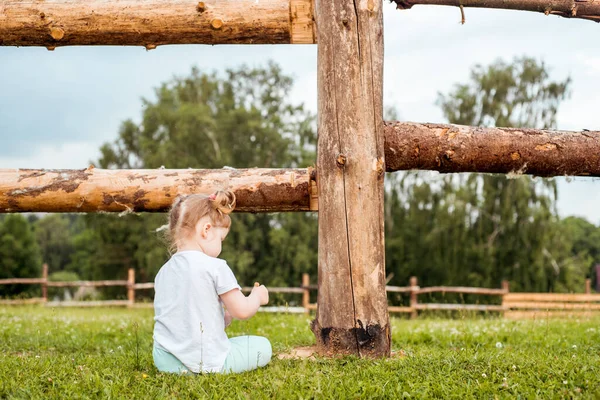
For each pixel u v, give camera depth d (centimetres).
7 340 482
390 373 295
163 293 307
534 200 2686
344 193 359
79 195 414
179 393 261
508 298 1387
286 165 3145
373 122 363
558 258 2789
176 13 394
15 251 3853
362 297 354
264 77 3319
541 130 419
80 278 4678
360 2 364
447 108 2791
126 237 3359
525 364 319
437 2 420
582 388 270
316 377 280
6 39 405
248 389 266
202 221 313
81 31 399
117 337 542
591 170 416
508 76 2681
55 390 267
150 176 420
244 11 392
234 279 308
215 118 3195
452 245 2766
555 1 428
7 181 414
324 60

################

Reproduce exactly the lines from the one containing "126 237 3359" through the last line of the records above, including both, and nothing else.

### Output of the task:
126 237 3359
525 364 319
437 2 420
582 388 270
316 377 280
6 39 405
248 389 266
202 221 313
81 31 399
117 337 542
591 170 416
508 76 2681
55 390 267
150 176 420
244 11 392
234 279 308
215 118 3195
452 245 2766
555 1 428
7 181 414
324 60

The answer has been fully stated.